BEGIN Data listing

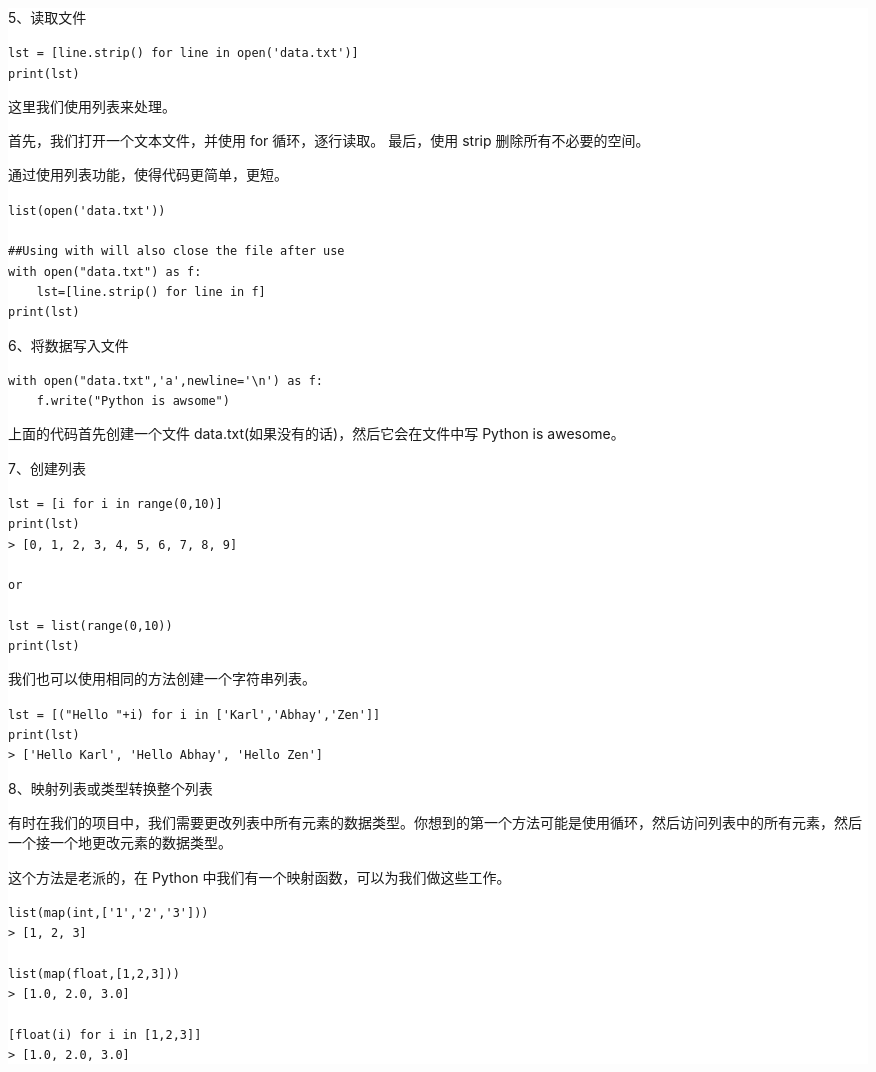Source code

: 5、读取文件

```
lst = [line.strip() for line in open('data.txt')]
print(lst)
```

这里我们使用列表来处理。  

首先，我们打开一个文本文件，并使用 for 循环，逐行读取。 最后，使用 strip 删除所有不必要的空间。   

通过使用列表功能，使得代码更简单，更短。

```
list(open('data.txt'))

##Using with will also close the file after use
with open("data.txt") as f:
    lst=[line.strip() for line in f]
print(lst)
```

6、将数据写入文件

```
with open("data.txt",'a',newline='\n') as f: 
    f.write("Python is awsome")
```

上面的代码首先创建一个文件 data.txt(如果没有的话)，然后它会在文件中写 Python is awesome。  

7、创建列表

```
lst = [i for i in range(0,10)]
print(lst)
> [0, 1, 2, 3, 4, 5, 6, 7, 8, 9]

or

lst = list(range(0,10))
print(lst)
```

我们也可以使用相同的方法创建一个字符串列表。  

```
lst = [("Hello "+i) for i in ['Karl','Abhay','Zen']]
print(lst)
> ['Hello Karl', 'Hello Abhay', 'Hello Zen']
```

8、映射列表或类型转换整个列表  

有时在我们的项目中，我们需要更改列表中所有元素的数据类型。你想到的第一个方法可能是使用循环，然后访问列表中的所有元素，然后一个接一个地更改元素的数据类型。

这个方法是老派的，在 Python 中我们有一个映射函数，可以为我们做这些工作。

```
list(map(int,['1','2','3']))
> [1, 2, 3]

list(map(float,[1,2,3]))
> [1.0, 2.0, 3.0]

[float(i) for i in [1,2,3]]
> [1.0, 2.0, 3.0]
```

END Data listing
BEGIN Data listing

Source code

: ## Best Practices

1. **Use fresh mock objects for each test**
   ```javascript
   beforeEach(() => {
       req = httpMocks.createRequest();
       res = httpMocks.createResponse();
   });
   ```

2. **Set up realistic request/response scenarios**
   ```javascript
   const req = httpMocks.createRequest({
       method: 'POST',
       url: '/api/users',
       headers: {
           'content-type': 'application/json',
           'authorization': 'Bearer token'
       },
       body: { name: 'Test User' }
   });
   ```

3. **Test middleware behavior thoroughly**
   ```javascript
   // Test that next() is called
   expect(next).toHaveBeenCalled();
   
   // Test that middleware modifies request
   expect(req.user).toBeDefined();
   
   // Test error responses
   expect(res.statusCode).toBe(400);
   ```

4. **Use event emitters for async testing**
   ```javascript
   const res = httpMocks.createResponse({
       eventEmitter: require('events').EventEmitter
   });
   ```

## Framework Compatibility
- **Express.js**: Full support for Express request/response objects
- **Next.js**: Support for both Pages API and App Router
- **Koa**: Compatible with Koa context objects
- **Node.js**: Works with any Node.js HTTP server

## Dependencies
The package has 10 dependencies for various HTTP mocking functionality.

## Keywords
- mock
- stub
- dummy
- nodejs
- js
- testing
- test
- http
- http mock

END Data listing
BEGIN Data listing

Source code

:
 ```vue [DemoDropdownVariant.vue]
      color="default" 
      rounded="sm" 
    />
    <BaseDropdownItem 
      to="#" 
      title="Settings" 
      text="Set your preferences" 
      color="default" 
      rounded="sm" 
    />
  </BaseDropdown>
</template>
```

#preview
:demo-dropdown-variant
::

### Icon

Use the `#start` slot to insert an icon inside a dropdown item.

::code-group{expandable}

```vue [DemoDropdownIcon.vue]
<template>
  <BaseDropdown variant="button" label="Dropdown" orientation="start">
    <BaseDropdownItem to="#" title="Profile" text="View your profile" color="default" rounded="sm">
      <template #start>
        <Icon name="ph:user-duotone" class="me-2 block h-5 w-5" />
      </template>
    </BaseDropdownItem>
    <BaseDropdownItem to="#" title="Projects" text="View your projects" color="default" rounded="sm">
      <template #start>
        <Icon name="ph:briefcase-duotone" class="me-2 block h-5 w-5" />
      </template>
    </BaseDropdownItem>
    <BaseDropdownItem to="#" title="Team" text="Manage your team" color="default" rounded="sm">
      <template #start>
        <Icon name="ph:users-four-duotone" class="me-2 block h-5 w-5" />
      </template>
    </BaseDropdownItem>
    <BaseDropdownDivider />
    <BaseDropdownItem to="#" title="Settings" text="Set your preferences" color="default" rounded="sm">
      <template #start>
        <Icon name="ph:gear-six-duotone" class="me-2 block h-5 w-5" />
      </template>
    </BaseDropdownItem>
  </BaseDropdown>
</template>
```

END Data listing

● **About this task**: For the string "httpMocks", go through the entries above and copy each line where it occurs.

● **Output for this task**:
       req = httpMocks.createRequest();
       res = httpMocks.createResponse();
   const req = httpMocks.createRequest({
   const res = httpMocks.createResponse({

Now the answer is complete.